Ada Serio
Mi dormitorio en
el campo de los abuelos paternos era compartido en algunos fines de semana con
otros primos y su dueña permanente: la bisabuela Cerafina Dastiture Lassalla de
Serio, que llegó a la Argentina a los 15 años, en el Humberto I° en enero de
1884, mamma de mi abuelo paterno, más conocida por el nombre de Nana. Vale
aclarar que desde el momento en el que llegó a este país se instaló en su casa de
donde solo salió para visitar a sus cuñadas en campos vecinos y… muy pocas
veces. Cuando a los 83 años fue llevada a una clínica de la avenida Suarez de
la ciudad de Chivilcoy fue por un accidente donde se quebró la cadera, pero permaneció
unas pocas horas. Fue a pedido de los médicos, quienes sostuvieron que moriría
de tristeza de dejarla internada. Pero ese episodio será tema de otro relato.
Volvamos al
dormitorio. Era muy amplio y espacioso, en él descansaban tres camas de plaza y
media con dos altísimos colchones de lana cada una; lana esquilada ahí mismo de
las propias ovejas, que cada tanto mi abuela sacaba, hacía cardar y reponía. También
estaba la cama matrimonial de Nana, que se distinguía por sus tallados en los
bordes del respaldar y la piecera. ¡Vaya uno a saber de qué ebanista italiano
era esa bella obra! Hacía juego con un ropero de tres puertas, que con sus
espejos nos vigilaba en silencio desde una esquina, y una inmensa cómoda cerca
de la entrada principal. Esta era una especie de ante baño donde se lucía una
muy elegante palangana con su jarra de loza inglesa ¿O porcelana? Había, además:
retratos, junto a los jabones, peines, cepillos y cremas que mi bisabuela
utilizaba a diario cuando se higienizaba y vestía por las mañanas. Junto a su cama
había una silla bajita donde muy altiva se lucia una bacinilla, con su muy
importante tapa que, de ser necesario, utilizaba por las noches. Aclaro que por
más frío que hiciera, ella misma en caso de haberla usado quitaba las trabas de
la puerta con pesados postigos, abría una de sus hojas y la sacaba a la
galería.
Lo más curioso y
divertido era espiarla por las mañanas, cuando comenzaba a acicalarse. Ya desde
que salía de la cama era toda una sorpresa. Yo creo que dormía con las enaguas blancas
con las que había estado el día anterior, no recuerdo haberla visto ponerse o
quitarse algo así como un camisón. Parada frente a la cómoda comenzaba por
quitarse el pañuelo blanco de la cabeza con el que había dormido, se desarmaba la
trenza enrollada del día anterior. ¡Verle el cabello era todo un atrevimiento! ¡A
pesar de sus años no estaban totalmente blancos!
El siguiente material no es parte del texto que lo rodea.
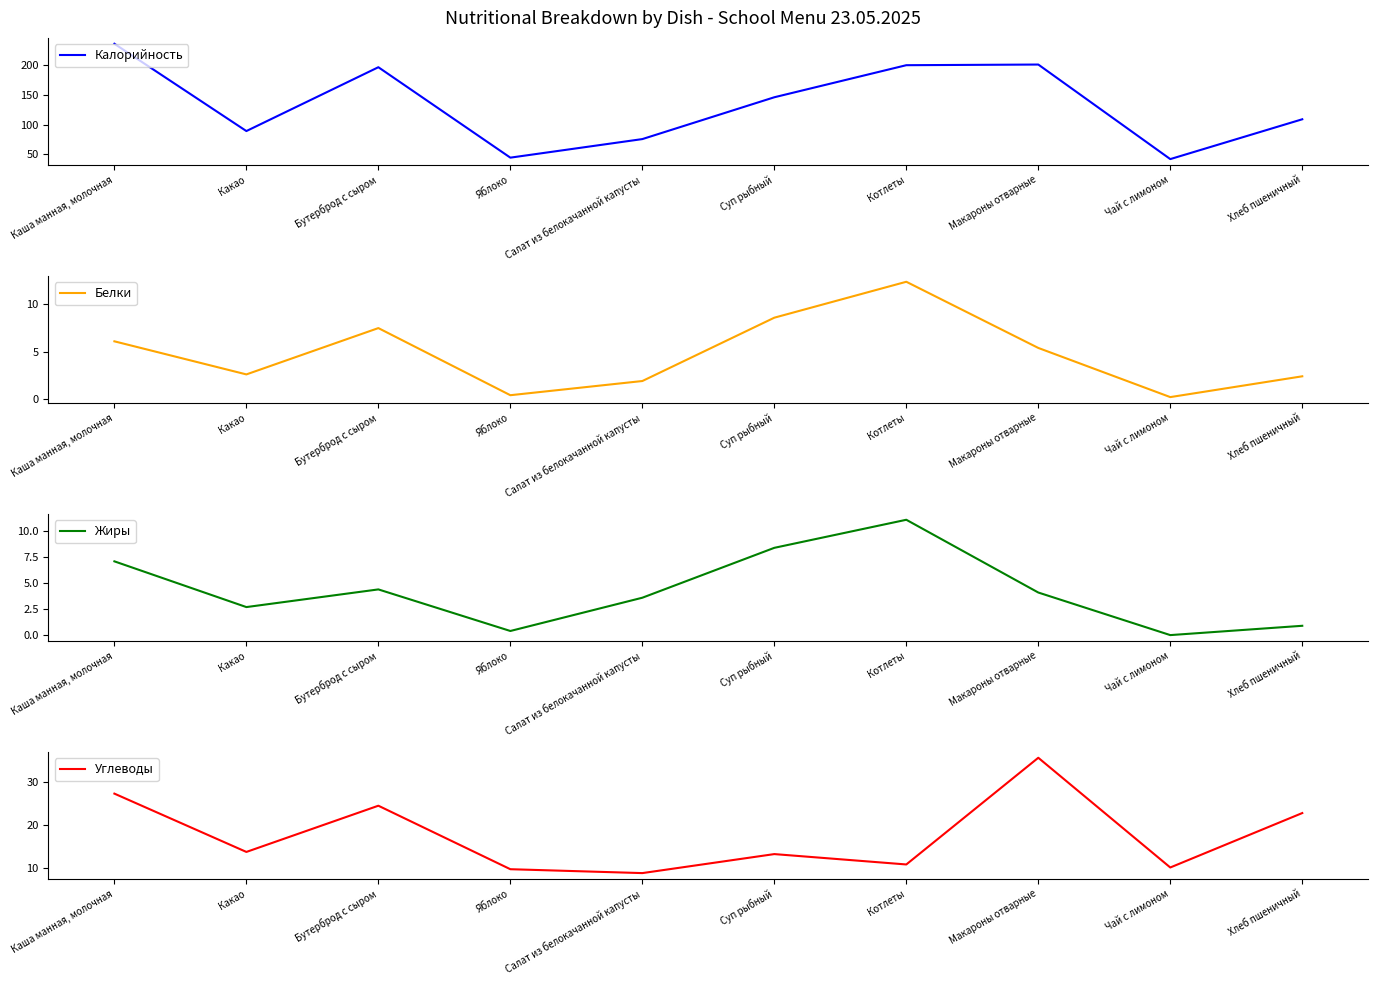

What is the value of the Жиры point at the 2nd from the left?

2.7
Luego de lavarse las manos y
brazos hasta el codo lo hacía con la cara y los dientes en la palangana, se
volvía a trenzar sus escasos cabellos largos, se hacía un pequeñísimo rodete, se
volvía a cubrir con su pañuelo blanco y para finalizar lo tapaba con un triángulo
a modo de turbante color negro. Negro como todas sus ropas ¡Salvo las enaguas
claro! Se vestía entonces con batón, delantal entero, delantal de cintura y de ser
necesario un abrigo. Todo esto para salir y comenzar su nuevo día sentada en la
galería abierta, con la mirada perdida como tratando de ver a su vieja Italia en
el horizonte.
Mi mayor picardía era hacerme la dormida y espiarla cuando se abría las enaguas para sentarse a orinar en la pelela, parecía una gallina empollando en este caso su bacinilla en el nido de la silla. Por mucho tiempo me pregunté por sus movimientos si usaría ropa interior. Después de su partida y abriendo baúles me enteré que usaba calzones hasta las rodillas, dos tubos unidos en la cintura por un cordel de seda y lleno de puntillas.
Nunca olvidaré las rutinas matinales de mi bisabuela, ni las travesuras que llevábamos a cabo con mis primos en ese dormitorio como de cuarenta y nueve o más metros cuadrados. ¡Era tan lindo saltar de cama en cama, jugar con las almohadas, hacer sombras chinescas a la luz de la lámpara! Sin que nos retaran. O disfrutar de las botellas de cerveza o hesperidina que al ser de cerámica mantenían el agua caliente a los pies de esas inmensas camas. Vivencias para agradecer ¿No?